[MATERIAL FOR THE TASK]
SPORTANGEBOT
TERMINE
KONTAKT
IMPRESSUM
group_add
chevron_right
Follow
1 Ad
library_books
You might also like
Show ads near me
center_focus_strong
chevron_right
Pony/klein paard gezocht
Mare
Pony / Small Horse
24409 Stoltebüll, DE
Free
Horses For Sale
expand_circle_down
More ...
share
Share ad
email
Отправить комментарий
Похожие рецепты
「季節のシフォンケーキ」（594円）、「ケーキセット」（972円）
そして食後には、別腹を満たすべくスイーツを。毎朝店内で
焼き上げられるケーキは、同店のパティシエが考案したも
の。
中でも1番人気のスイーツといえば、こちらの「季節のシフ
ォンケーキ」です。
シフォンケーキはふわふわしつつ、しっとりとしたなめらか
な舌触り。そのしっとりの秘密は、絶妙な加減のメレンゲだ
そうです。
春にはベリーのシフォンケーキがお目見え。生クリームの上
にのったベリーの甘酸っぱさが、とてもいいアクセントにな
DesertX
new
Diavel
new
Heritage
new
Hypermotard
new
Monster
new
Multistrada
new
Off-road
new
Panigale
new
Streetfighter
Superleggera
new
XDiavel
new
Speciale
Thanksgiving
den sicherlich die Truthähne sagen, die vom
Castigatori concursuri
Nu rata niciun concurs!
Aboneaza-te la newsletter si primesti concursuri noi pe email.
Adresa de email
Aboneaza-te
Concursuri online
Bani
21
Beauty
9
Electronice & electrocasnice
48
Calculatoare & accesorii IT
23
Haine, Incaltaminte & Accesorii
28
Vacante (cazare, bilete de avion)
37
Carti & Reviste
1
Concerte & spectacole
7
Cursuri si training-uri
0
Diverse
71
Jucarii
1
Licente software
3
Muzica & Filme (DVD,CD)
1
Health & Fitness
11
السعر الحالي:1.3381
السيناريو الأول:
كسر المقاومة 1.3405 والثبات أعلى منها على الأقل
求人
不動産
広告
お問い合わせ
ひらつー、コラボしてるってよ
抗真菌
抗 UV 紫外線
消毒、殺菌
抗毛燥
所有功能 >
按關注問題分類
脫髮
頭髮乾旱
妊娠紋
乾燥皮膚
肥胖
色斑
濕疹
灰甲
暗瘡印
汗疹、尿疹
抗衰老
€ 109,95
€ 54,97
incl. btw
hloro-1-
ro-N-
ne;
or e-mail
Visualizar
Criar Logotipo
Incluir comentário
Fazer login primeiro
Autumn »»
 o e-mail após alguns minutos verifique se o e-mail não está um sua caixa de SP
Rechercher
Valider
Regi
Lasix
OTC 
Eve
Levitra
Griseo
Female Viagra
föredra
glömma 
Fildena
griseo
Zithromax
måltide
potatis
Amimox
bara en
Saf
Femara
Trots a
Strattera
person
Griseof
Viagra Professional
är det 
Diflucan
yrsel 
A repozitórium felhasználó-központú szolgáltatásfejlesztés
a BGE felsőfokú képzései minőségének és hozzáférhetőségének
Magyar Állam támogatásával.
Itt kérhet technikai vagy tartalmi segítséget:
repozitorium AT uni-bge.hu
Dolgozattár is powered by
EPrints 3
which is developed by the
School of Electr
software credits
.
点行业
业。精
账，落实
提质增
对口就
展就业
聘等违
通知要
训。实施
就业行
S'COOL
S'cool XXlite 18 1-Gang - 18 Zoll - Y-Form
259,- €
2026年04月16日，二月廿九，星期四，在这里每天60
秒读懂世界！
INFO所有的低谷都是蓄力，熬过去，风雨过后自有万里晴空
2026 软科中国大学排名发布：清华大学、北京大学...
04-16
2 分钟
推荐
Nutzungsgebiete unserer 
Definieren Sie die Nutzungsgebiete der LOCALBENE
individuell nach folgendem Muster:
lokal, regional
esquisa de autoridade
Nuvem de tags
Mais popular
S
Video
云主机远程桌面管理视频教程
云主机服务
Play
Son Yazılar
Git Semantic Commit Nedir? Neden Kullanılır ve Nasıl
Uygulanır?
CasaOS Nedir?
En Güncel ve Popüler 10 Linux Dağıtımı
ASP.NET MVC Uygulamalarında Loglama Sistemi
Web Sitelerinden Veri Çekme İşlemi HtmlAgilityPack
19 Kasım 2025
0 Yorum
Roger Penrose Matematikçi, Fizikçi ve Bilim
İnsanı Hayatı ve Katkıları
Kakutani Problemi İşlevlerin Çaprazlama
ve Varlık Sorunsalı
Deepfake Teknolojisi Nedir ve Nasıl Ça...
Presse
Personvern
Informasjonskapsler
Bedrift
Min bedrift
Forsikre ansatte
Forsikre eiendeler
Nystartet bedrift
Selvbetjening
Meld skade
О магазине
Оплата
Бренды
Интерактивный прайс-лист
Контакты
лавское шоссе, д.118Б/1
[/MATERIAL FOR THE TASK]
__YOUR ASSIGNMENT__
Reproduce each of the records word for word.

__TASK ANSWER__
SPORTANGEBOT
TERMINE
KONTAKT
IMPRESSUM
group_add
chevron_right
Follow
1 Ad
library_books
You might also like
Show ads near me
center_focus_strong
chevron_right
Pony/klein paard gezocht
Mare
Pony / Small Horse
24409 Stoltebüll, DE
Free
Horses For Sale
expand_circle_down
More ...
share
Share ad
email
Отправить комментарий
Похожие рецепты
「季節のシフォンケーキ」（594円）、「ケーキセット」（972円）
そして食後には、別腹を満たすべくスイーツを。毎朝店内で
焼き上げられるケーキは、同店のパティシエが考案したも
の。
中でも1番人気のスイーツといえば、こちらの「季節のシフ
ォンケーキ」です。
シフォンケーキはふわふわしつつ、しっとりとしたなめらか
な舌触り。そのしっとりの秘密は、絶妙な加減のメレンゲだ
そうです。
春にはベリーのシフォンケーキがお目見え。生クリームの上
にのったベリーの甘酸っぱさが、とてもいいアクセントにな
DesertX
new
Diavel
new
Heritage
new
Hypermotard
new
Monster
new
Multistrada
new
Off-road
new
Panigale
new
Streetfighter
Superleggera
new
XDiavel
new
Speciale
Thanksgiving
den sicherlich die Truthähne sagen, die vom
Castigatori concursuri
Nu rata niciun concurs!
Aboneaza-te la newsletter si primesti concursuri noi pe email.
Adresa de email
Aboneaza-te
Concursuri online
Bani
21
Beauty
9
Electronice & electrocasnice
48
Calculatoare & accesorii IT
23
Haine, Incaltaminte & Accesorii
28
Vacante (cazare, bilete de avion)
37
Carti & Reviste
1
Concerte & spectacole
7
Cursuri si training-uri
0
Diverse
71
Jucarii
1
Licente software
3
Muzica & Filme (DVD,CD)
1
Health & Fitness
11
السعر الحالي:1.3381
السيناريو الأول:
كسر المقاومة 1.3405 والثبات أعلى منها على الأقل
求人
不動産
広告
お問い合わせ
ひらつー、コラボしてるってよ
抗真菌
抗 UV 紫外線
消毒、殺菌
抗毛燥
所有功能 >
按關注問題分類
脫髮
頭髮乾旱
妊娠紋
乾燥皮膚
肥胖
色斑
濕疹
灰甲
暗瘡印
汗疹、尿疹
抗衰老
€ 109,95
€ 54,97
incl. btw
hloro-1-
ro-N-
ne;
or e-mail
Visualizar
Criar Logotipo
Incluir comentário
Fazer login primeiro
Autumn »»
 o e-mail após alguns minutos verifique se o e-mail não está um sua caixa de SP
Rechercher
Valider
Regi
Lasix
OTC 
Eve
Levitra
Griseo
Female Viagra
föredra
glömma 
Fildena
griseo
Zithromax
måltide
potatis
Amimox
bara en
Saf
Femara
Trots a
Strattera
person
Griseof
Viagra Professional
är det 
Diflucan
yrsel 
A repozitórium felhasználó-központú szolgáltatásfejlesztés
a BGE felsőfokú képzései minőségének és hozzáférhetőségének
Magyar Állam támogatásával.
Itt kérhet technikai vagy tartalmi segítséget:
repozitorium AT uni-bge.hu
Dolgozattár is powered by
EPrints 3
which is developed by the
School of Electr
software credits
.
点行业
业。精
账，落实
提质增
对口就
展就业
聘等违
通知要
训。实施
就业行
S'COOL
S'cool XXlite 18 1-Gang - 18 Zoll - Y-Form
259,- €
2026年04月16日，二月廿九，星期四，在这里每天60
秒读懂世界！
INFO所有的低谷都是蓄力，熬过去，风雨过后自有万里晴空
2026 软科中国大学排名发布：清华大学、北京大学...
04-16
2 分钟
推荐
Nutzungsgebiete unserer 
Definieren Sie die Nutzungsgebiete der LOCALBENE
individuell nach folgendem Muster:
lokal, regional
esquisa de autoridade
Nuvem de tags
Mais popular
S
Video
云主机远程桌面管理视频教程
云主机服务
Play
Son Yazılar
Git Semantic Commit Nedir? Neden Kullanılır ve Nasıl
Uygulanır?
CasaOS Nedir?
En Güncel ve Popüler 10 Linux Dağıtımı
ASP.NET MVC Uygulamalarında Loglama Sistemi
Web Sitelerinden Veri Çekme İşlemi HtmlAgilityPack
19 Kasım 2025
0 Yorum
Roger Penrose Matematikçi, Fizikçi ve Bilim
İnsanı Hayatı ve Katkıları
Kakutani Problemi İşlevlerin Çaprazlama
ve Varlık Sorunsalı
Deepfake Teknolojisi Nedir ve Nasıl Ça...
Presse
Personvern
Informasjonskapsler
Bedrift
Min bedrift
Forsikre ansatte
Forsikre eiendeler
Nystartet bedrift
Selvbetjening
Meld skade
О магазине
Оплата
Бренды
Интерактивный прайс-лист
Контакты
лавское шоссе, д.118Б/1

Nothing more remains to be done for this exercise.